В губпродкоме мне удалось получить сено не только для Прилеп, но и для остальных национализированных заводов Тульской губернии. Какого качества было это сено и как его количество было преуменьшено против отпущенной нормы, читатель уже знает. Что же касается овса, то, как я ни бился, как ни старался, к каким мерам ни прибегал, как ни уговаривал и ни просил, ничего не помогало. Ответ был один: «Без наряда центра не дадим». А это значило, что на получение овса для тульских заводов нужен ордер от Наркомпрода. Ясно, что я не мог сам вести переговоры с Наркомпродом, их должен был вести Наркомзем через отдел животноводства. Ехать в Москву, то есть к Полочанскому, мне совершенно не улыбалось, вместе с тем положение не только Прилеп, но и остальных заводов губернии было безвыходное: овса не было, что называется, ни фунта, а прожить на одном сене, да еще по голодной норме, было невозможно.

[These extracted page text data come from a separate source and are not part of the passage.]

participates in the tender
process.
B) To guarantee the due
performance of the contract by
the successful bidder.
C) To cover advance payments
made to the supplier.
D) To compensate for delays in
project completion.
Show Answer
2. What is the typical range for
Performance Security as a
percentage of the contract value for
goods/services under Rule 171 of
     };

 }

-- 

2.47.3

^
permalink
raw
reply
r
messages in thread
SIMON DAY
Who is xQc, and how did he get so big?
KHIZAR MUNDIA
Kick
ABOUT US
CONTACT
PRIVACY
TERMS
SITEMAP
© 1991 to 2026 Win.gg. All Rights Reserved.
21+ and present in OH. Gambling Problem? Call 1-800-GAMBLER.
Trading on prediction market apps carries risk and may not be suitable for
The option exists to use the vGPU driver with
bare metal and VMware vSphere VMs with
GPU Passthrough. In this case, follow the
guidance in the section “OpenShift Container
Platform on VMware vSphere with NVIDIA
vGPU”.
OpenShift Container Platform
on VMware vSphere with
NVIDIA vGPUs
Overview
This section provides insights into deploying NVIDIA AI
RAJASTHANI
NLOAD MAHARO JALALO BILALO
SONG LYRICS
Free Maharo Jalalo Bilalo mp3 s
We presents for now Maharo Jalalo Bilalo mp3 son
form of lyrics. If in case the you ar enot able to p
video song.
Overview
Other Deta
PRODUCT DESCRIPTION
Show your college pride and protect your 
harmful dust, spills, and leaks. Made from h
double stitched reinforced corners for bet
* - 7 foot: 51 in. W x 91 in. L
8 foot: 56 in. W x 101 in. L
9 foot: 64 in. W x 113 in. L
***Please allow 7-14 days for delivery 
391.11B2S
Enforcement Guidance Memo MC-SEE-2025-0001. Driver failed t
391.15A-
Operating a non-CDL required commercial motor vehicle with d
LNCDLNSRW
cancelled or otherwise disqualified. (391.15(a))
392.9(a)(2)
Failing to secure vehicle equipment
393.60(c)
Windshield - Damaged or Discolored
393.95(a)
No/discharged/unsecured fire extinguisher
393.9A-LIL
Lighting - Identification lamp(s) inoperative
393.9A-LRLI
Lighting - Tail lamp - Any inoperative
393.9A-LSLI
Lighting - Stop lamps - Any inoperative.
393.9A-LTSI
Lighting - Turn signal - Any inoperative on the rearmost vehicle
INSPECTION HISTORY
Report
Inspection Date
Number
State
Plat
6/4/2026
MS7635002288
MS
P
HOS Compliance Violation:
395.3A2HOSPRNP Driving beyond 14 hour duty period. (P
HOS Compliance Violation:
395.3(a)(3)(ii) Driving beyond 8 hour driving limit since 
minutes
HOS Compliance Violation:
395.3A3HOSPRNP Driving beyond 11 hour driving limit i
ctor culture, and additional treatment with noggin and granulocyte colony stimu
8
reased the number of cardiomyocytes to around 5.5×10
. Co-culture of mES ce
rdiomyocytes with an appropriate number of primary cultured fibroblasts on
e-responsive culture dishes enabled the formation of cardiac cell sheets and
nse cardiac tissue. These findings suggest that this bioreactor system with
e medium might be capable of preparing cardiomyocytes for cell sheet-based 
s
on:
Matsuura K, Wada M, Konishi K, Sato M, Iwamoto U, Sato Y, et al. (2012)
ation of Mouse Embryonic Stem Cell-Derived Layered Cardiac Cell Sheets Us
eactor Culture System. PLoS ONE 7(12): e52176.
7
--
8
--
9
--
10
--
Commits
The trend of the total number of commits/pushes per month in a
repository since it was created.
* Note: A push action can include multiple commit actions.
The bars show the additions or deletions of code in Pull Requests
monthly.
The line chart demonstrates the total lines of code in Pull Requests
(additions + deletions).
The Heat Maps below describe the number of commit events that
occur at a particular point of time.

Я не без основания избегал встречи с Полочанским, понимая, что лучше не напоминать о себе, не дразнить гусей. Вот почему в Тульском земотделе я настаивал на том, чтобы за получением наряда ехал один из ответственных за животноводство Тульской губернии. Оба наотрез отказались, говоря, что боятся заразиться в пути тифом, что овес нужен для конных заводов, а потому ехать надлежит мне. Они были по-своему правы, на их сторону встало начальство, и я получил предписание выехать в Москву и там исхлопотать наряд на овес. Попутно на меня навалили хлопоты по получению жмыха для стад и целый ряд других дел. Мне было все равно – хлопотать по одному или по целому ряду вопросов, и я согласился. Нагруженный докладами и отношениями, я покинул земельное управление, с тем чтобы на другой день выехать в Москву.